University of Liverpool
Halo-Dose correlation in a medical accelerator
Online beam monitoring in medical accelerators is an essential part of the patient’s safety and also assuring the high quality and efficacy of cancer treatment. Charged particle beams interact with patient’s tissue depositing their kinetic energy in many elastic and inelastic collisions demonstrating the highest energy transfer at the end of their path. Hence beam energy and energy spread; position and lateral profile of the beam as well as the beam current have to be precisely determined and recorded.
In clinical practice ionisation chambers provide users with information on the dose rate. These are, however, interceptive devices, degrading both the beam profile and its energy spread. A new non – interceptive method of online beam monitoring would be highly desirable and shall be developed in the frame of this project.
The LHCb VELO detector is a position sensitive silicon detector, which has been used for tracking vertices originating from collisions at the LHCb experiment at CERN. Its advantageous semi-circular design enables approaching the core of the beam, however, without interfering with it. Thus, it allows precise measurements of the surrounding beam ‘halo’ which can also provide information about the active delivery of the beam. The halo is associated with nuclear and secondary products which can result in additional and unwanted dose being delivered. In a clinical setting however, the beam passes through several components in the delivery system which shape and adapt the beam for the needs of the treatment. Accordingly this excess beam is mostly collimated out however, it is possible to utilise the detection of these peripheral particles with the VELO sensors to determine the parameters of the rest of the beam which is delivered to the patient.

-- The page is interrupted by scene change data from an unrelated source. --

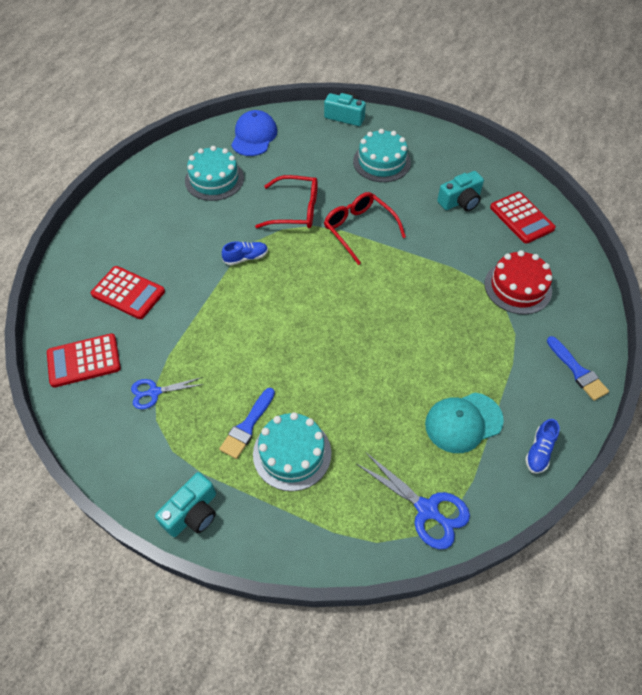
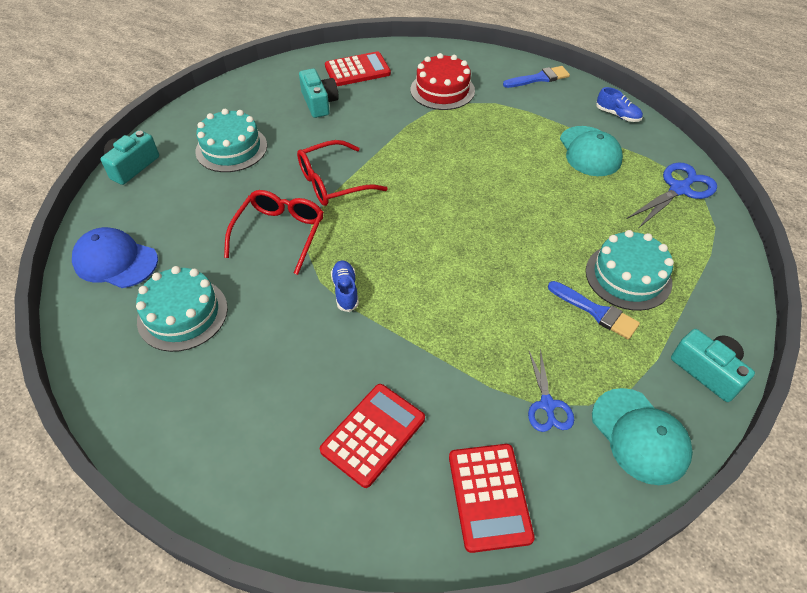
camera: 80 degrees left, 5 degrees down
none -> turquoise cap [592,388,693,485]

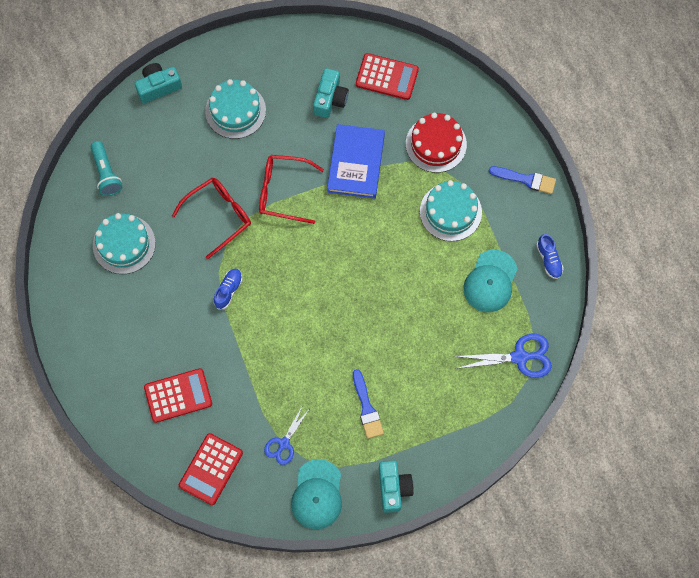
camera: 35 degrees right, 20 degrees up
blue cap [72,227,158,288] -> turquoise flashlight [91,141,122,196]
turquoise cake [586,230,674,311] -> turquoise cake moved to [420,180,482,241]
none -> blue book [327,124,385,199]

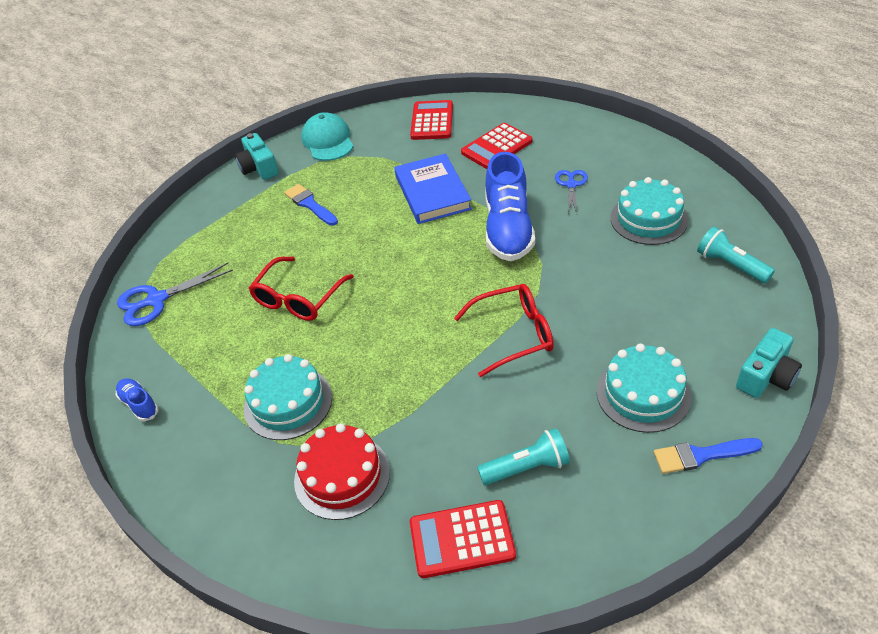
camera: 160 degrees right, 25 degrees down
red glasses [172,178,251,259] -> red glasses moved to [249,257,354,321]
blue shoe [214,269,242,310] -> blue shoe [485,152,535,261], size x2.21
blue scissors [264,405,309,465] -> blue scissors moved to [555,170,588,213]
turquoise camera [313,68,349,118] -> turquoise flashlight [477,428,570,485]
blue book [327,124,385,199] -> blue book moved to [394,154,472,224]
turquoise cap [464,250,518,312] -> none
blue brush [489,166,556,194] -> blue brush moved to [654,438,763,474]

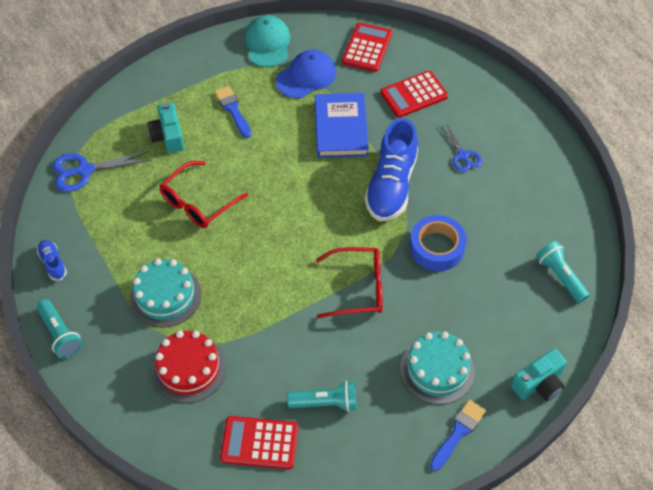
camera: 10 degrees right, 10 degrees up
turquoise camera [235,133,279,180] -> turquoise camera moved to [147,102,184,153]
blue scissors [555,170,588,213] -> blue scissors turned 135 degrees clockwise [439,123,482,172]
turquoise cake [610,177,688,245] -> none
blue brush [654,438,763,474] -> blue brush turned 120 degrees clockwise [430,399,486,471]
none -> turquoise flashlight [37,299,83,359]
none -> blue cap [276,50,336,98]
none -> blue tape [410,215,467,271]

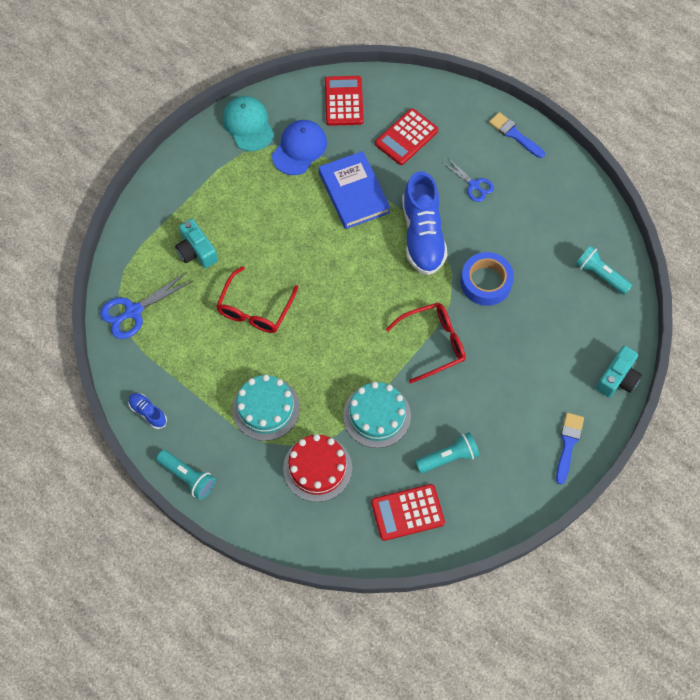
camera: 20 degrees left, 10 degrees up
blue brush [214,86,252,138] -> blue brush moved to [489,112,545,158]
turquoise cake [400,331,475,404] -> turquoise cake moved to [343,382,411,448]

In the frame of this project the stand alone operation of the VELO detector as an online monitor at the Clatterbridge Cancer Centre, UK (CCC) is being investigated. Correlation of the halo to the core of the beam will yield treatment beam ‘halo’ maps, benchmarked against simulation studies into beam transport and particle tracking. As accurate models are necessary to understand beam behavior and integrate the system, a full characterisation of the CCC beamline and the validation of Monte Carlo simulations will be performed in collaboration with UCL, RHUL and CCC. This will also facilitate related studies into LET, DNA damage, repair and radiobiological studies with North West Cancer Research, UK.